Copy out the records in full, word for word, without pictures.

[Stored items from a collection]

-------------------------

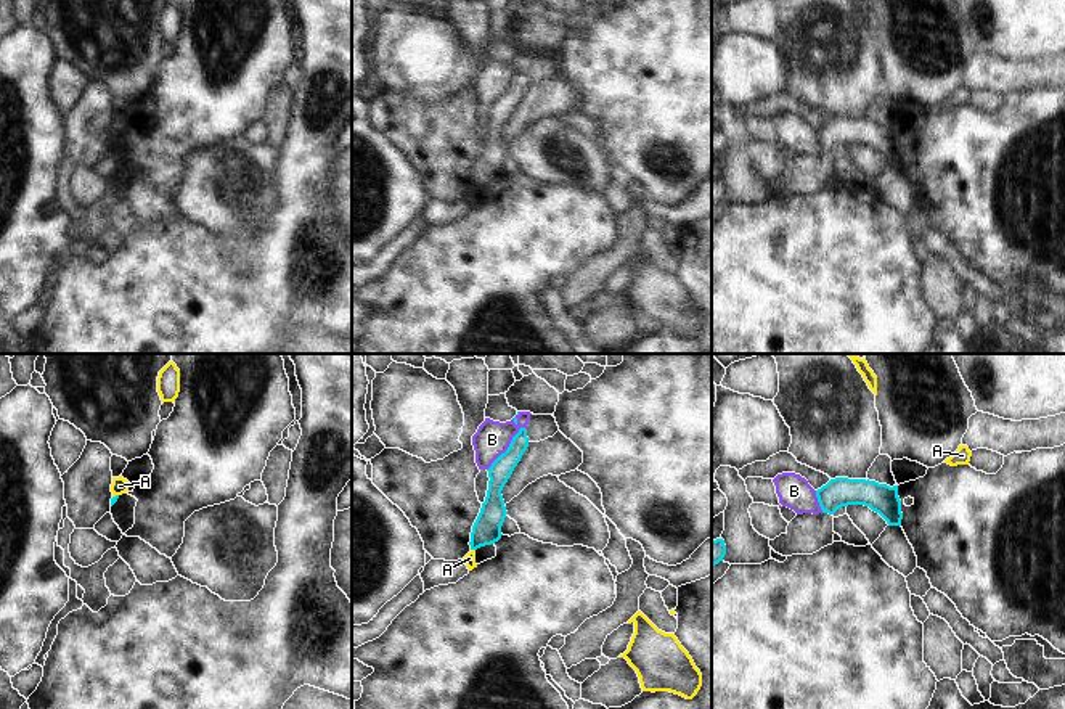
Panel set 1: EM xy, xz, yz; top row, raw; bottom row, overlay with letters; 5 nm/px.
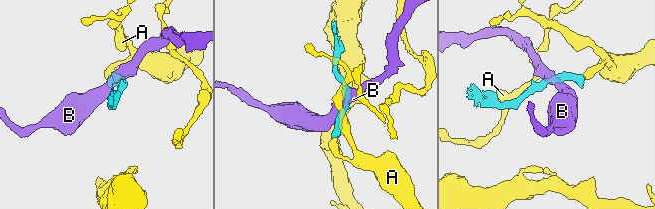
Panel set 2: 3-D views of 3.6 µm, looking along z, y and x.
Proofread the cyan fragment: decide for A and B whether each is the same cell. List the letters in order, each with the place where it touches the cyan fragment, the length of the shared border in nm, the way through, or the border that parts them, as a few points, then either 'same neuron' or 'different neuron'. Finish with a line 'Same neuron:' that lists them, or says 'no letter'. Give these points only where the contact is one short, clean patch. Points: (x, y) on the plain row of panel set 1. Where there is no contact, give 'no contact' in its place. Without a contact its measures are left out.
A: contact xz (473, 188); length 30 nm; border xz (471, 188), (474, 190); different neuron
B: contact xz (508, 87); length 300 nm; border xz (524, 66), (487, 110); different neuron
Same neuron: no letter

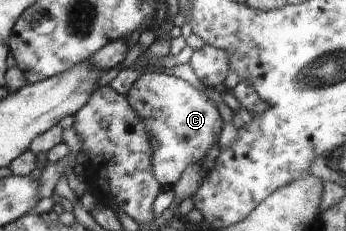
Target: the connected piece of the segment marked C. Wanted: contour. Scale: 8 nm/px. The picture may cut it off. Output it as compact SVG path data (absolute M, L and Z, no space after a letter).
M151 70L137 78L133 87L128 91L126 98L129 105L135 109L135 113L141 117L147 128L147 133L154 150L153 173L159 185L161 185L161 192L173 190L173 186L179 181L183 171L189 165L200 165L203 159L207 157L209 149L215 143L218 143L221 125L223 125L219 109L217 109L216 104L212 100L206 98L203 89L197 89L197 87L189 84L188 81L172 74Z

-------------------------

- **Response**
Panel set 1: EM xy, xz, yz; top row, raw; bottom row, overlay with letters; 5 nm/px.
Panel set 2: 3-D views of 3.6 µm, looking along z, y and x.
Proofread the cyan fragment: decide for A and B whether each is the same cell. List the letters in order, each with the place where it touches the cyan fragment, the length of the shared border in nm, the way through, or the border that parts them, as a few points, then either 'same neuron' or 'different neuron'. Finish with a line 'Same neuron:' that lists them, or says 'no letter'. Give these points only where the contact is one short, clean patch. Points: (x, y) on the plain row of panel set 1. Where there is no contact, give 'no contact' in its place. Without a contact its measures are left out.
A: contact xz (473, 188); length 30 nm; border xz (471, 188), (474, 190); different neuron
B: contact xz (508, 87); length 300 nm; border xz (524, 66), (487, 110); different neuron
Same neuron: no letter

Target: the connected piece of the segment marked C. Wanted: contour. Scale: 8 nm/px. The picture may cut it off. Output it as compact SVG path data (absolute M, L and Z, no space after a letter).
M151 70L137 78L133 87L128 91L126 98L129 105L135 109L135 113L141 117L147 128L147 133L154 150L153 173L159 185L161 185L161 192L173 190L173 186L179 181L183 171L189 165L200 165L203 159L207 157L209 149L215 143L218 143L221 125L223 125L219 109L217 109L216 104L212 100L206 98L203 89L197 89L197 87L189 84L188 81L172 74Z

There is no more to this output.